Carnelian met Osidian as he descended from his tower. ‘I had expected you sooner.’
There was only shadow in the loop of Osidian’s cowl. ‘I had to take the submission of the Sinistrals at the Blood Gate then wait while they gathered supplies.’
Render, thought Carnelian, almost tasting it. Then he gave a start as the night dewed into flesh: the ash-misted faces of the Oracles. Their grim expressions could have been fear. Whatever they were feeling, Carnelian was filled with unease. At that moment Osidian angled his head back. Some of the light coming from the terraces above found the sinister mirror of his mask. ‘Come.’
Together they advanced upon the Wise, who were framed by the pale silver faces of their ammonites. They halted beneath the jewelled gaze of the two Grand Sapients.
‘Welcome, Celestial,’ said Labyrinth’s homunculus. ‘We have brought the means by which you shall be cleansed of the taint of the outer world.’
It seemed to Carnelian it would take more than unguents to do that.
‘I shall submit to the cleansing, my Lords,’ said Osidian, ‘but I give warning I intend to bring these barbarians in with me.’ He turned enough to take in
the Oracles and the Marula warriors behind them.
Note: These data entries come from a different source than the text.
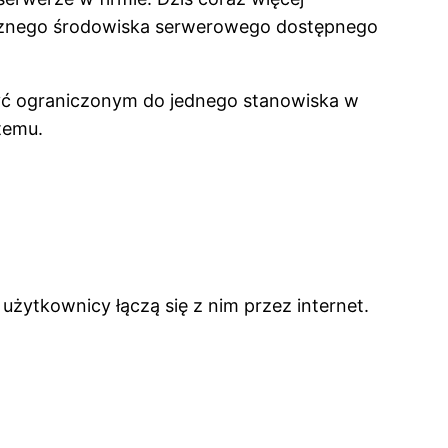
trznego środowiska serwerowego dostępnego
być ograniczonym do jednego stanowiska w
temu.
żytkownicy łączą się z nim przez internet.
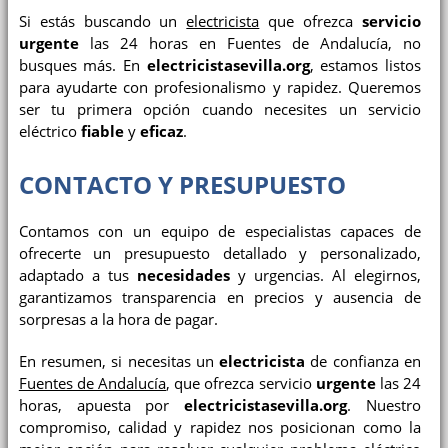
Si estás buscando un
electricista
que ofrezca
servicio
urgente
las 24 horas en Fuentes de Andalucía, no
busques más. En
electricistasevilla.org
, estamos listos
para ayudarte con profesionalismo y rapidez. Queremos
ser tu primera opción cuando necesites un servicio
eléctrico
fiable
y
eficaz
.
CONTACTO Y PRESUPUESTO
Contamos con un equipo de especialistas capaces de
ofrecerte un presupuesto detallado y personalizado,
adaptado a tus
necesidades
y urgencias. Al elegirnos,
garantizamos transparencia en precios y ausencia de
sorpresas a la hora de pagar.
En resumen, si necesitas un
electricista
de confianza en
Fuentes de Andalucía
, que ofrezca servicio
urgente
las 24
horas, apuesta por
electricistasevilla.org
. Nuestro
compromiso, calidad y rapidez nos posicionan como la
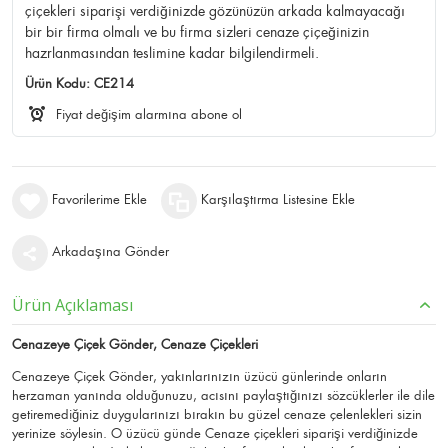
çiçekleri siparişi verdiğinizde gözünüzün arkada kalmayacağı
bir bir firma olmalı ve bu firma sizleri cenaze çiçeğinizin
hazrlanmasından teslimine kadar bilgilendirmeli.
Ürün Kodu:
CE214
Fiyat değişim alarmına abone ol
Favorilerime Ekle
Karşılaştırma Listesine Ekle
Arkadaşına Gönder
Ürün Açıklaması
Cenazeye Çiçek Gönder, Cenaze Çiçekleri
Cenazeye Çiçek Gönder, yakınlarınızın üzücü günlerinde onların
herzaman yanında olduğunuzu, acısını paylaştığınızı sözcüklerler ile dile
getiremediğiniz duygularınızı bırakın bu güzel cenaze çelenlekleri sizin
yerinize söylesin. O üzücü günde Cenaze çiçekleri siparişi verdiğinizde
As soon as the homunculi finished repeating his words, Labyrinth’s homunculus began to speak, but was interrupted by Law’s. ‘We cannot allow this, Celestial. The Law-that-must-be-obeyed is unequivocal. These barbarians may be infested with corruption that external examination will not reveal. To bring them onto holy ground is to endanger its very sanctity.’
‘Whatever danger they pose, my Lord, I am no less a threat. You will clean them as you clean me.’
‘It is perilous, Celestial, to let these animals pass through the Forbidden Door untamed,’ said Labyrinth. ‘You may have fought your way back into Paradise, but you must not force your way into Heaven.’
‘Lecture me not, my Lords, about peril. Only last night was my own life endangered. I will not leave myself thus exposed again.’
‘Celestial, the Sinistral Ichorians are the proper guardians of your life.’
‘Who then will guard the Gates?’
The Grand Sapients absorbed his words through the throats of their homunculi. For a moment, it seemed they would respond, but their fingers faltered.
‘I intend to breed from these creatures a new caste of Ichorians that shall be in their person a joining of the two previous castes. Their skin shall symbolize the unity of my rule.’
Carnelian’s unease rose in unspoken protest: Have you forgotten the promise you made to save their Lower Reach? He found among the Oracles Morunasa’s sombre face. Was he aware of Osidian’s plans for them? He bit his tongue when it would have warned that the wealth of Osrakum would corrupt these barbarians. He had enough problems of his own. Behind the Grand Sapients, he could see the Forbidden Door. What dangers might lie beyond that portal? If he were to be slain before he had a chance to put in place the necessary arrangements, his people would suffer. He focused upon the long, blind masks floating above. The fingers of the Grand Sapients formed collars of ice around the throats of their homunculi. Carnelian wondered what thoughts, what calculations were flashing through their masters’ minds.